O tema que abordei em minhas reflexões foi o procedimento da própria ciência e a restrição da objetividade que se pode observar nelas (e que não é recomendado). Creio que reconhecer o sentido produtivo de tais restrições, por exemplo, na forma dos preconceitos produtivos, não é nada mais que um mandamento da honestidade científica, pelo qual o filósofo deve responder. Como é possível então acusar a filosofia, que traz isso à consciência, de estar encorajando um procedimento acrítico e subjetivo no âmbito da ciência? Isso parece-me tão absurdo quanto querer esperar, por exemplo, que a lógica matemática vá promover o pensamento lógico, ou que a teoria da ciência do racionalismo crítico, que se denomina “lógica da investigação”, vá promover a investigação científica. Tanto a lógica teórica quanto a filosofia das ciências satisfazem, antes, uma necessidade filosófica de justificação e são secundárias frente à práxis científica. Apesar de todas as diferenças existentes entre as ciências da natureza e as ciências do espírito, a validade imanente da metodologia crítica das ciências jamais poderá ser contestada. Mesmo o racionalista crítico mais extremado não pode negar que a aplicação da metodologia científica é precedida por certos fatores que dizem respeito à relevância de sua escolha temática e de seu questionamento. VERDADE E MÉTODO II ANEXOS 29.

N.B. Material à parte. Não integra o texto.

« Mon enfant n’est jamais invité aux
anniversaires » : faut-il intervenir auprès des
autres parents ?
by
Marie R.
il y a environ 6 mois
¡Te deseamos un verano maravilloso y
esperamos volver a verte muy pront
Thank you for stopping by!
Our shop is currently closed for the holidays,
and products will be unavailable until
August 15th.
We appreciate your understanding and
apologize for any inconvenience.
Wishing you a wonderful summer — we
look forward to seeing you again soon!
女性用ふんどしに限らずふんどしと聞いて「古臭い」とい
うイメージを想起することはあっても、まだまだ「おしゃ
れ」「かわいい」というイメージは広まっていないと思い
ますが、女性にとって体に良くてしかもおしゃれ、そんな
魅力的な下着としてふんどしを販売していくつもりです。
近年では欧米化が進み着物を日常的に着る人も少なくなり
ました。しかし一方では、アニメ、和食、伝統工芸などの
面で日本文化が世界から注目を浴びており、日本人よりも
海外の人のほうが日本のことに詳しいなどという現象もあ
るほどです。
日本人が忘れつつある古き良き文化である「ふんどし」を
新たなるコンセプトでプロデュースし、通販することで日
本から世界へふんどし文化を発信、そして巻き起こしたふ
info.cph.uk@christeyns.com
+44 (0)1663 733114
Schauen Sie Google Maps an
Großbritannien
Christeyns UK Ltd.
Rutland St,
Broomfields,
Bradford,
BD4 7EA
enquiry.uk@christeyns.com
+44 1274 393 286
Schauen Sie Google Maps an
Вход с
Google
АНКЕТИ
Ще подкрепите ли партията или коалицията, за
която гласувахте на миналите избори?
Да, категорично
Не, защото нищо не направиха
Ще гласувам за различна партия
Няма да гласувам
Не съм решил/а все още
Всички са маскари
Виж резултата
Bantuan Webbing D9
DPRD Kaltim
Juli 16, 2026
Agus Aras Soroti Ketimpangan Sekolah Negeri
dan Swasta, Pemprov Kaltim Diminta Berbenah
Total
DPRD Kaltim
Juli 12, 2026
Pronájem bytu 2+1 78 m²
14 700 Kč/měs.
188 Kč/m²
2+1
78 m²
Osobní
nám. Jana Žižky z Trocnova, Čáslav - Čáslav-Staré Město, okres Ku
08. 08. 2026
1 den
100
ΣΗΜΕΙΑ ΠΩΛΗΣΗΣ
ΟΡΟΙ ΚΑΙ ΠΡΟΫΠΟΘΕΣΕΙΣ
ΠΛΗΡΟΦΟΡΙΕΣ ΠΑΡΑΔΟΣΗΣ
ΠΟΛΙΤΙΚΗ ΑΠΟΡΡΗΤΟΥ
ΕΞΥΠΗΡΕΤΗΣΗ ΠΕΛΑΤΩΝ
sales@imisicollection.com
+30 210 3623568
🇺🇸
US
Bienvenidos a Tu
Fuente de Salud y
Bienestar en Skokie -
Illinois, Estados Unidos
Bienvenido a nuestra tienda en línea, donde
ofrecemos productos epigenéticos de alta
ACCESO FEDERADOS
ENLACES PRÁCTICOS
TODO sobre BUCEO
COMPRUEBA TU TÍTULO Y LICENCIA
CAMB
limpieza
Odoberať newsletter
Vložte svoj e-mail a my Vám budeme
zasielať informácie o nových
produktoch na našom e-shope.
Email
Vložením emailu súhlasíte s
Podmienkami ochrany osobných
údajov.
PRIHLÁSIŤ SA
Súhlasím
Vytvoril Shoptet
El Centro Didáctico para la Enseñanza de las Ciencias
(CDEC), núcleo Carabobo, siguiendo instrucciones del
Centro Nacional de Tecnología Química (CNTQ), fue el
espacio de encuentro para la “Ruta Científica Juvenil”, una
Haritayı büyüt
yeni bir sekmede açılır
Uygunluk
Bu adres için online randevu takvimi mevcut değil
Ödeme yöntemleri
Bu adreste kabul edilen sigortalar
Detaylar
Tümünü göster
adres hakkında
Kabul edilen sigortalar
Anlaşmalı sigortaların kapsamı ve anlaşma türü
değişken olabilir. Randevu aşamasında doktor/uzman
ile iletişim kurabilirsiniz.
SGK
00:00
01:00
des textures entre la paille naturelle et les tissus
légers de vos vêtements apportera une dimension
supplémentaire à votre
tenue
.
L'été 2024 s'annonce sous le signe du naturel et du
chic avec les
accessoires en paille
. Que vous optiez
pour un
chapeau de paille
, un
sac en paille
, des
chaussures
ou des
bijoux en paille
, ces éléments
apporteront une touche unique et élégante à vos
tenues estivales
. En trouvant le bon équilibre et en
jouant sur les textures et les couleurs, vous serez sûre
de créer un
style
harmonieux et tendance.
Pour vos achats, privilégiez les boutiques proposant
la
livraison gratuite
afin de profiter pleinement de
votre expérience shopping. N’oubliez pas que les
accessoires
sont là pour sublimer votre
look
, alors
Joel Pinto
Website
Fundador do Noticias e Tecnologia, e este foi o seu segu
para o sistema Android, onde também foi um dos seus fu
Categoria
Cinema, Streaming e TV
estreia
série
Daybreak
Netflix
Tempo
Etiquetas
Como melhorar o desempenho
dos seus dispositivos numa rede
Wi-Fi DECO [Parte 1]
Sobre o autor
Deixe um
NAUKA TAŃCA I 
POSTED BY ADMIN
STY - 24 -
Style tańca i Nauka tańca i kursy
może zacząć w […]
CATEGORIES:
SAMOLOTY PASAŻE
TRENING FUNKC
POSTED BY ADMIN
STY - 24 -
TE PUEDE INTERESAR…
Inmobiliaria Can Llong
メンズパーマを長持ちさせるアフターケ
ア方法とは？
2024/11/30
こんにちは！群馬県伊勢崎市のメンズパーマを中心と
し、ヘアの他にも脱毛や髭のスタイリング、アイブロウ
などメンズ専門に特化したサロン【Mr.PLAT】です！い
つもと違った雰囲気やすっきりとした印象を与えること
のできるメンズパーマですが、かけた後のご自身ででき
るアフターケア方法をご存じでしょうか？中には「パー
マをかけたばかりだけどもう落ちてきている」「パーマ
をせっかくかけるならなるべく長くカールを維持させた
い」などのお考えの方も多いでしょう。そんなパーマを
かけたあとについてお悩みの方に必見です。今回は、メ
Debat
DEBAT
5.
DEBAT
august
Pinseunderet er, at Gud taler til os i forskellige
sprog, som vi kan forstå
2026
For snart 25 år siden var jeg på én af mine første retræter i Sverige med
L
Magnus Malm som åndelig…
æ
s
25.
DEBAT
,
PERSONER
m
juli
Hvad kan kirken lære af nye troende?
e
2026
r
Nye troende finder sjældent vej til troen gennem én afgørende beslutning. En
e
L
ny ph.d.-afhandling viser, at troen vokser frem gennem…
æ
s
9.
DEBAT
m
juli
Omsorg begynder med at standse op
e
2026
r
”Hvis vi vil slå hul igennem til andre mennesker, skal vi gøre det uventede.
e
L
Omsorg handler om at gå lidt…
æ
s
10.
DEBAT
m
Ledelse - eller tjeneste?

Para situar grosso modo meu próprio ensaio de pensamento, posso afirmar com efeito que busque reabilitar o direito da “má infinitude”. Mas, a meu ver, com uma modificação importante. Porque o diálogo inesgotável da alma consigo mesma, característico do pensamento, não consiste em determinar com precisão cada vez maior o mundo de objetos que se deve conhecer, nem no sentido neokantiano da tarefa inesgotável, nem no sentido dialético de ultrapassar qualquer limite mediante o pensamento. Parece-me que [506] nesse contexto Heidegger abriu um novo caminho, ao converter a crítica à tradição metafísica em uma preparação para recolocar a pergunta pelo ser de um novo modo. Com isso, encontrou-se “a caminho para a linguagem”. É o caminho de uma linguagem que não se reduz ao juízo enunciativo nem a sua presumida validez objetiva, mas que aponta sempre para a totalidade do ser. A totalidade não é uma objetividade definível. Nesse sentido, creio que a crítica de Kant às antinomias da razão pura pode ser aplicada também a Hegel. A totalidade não é um objeto, mas o horizonte de mundo que nos rodeia e no qual vivemos. VERDADE E MÉTODO II ANEXOS 30.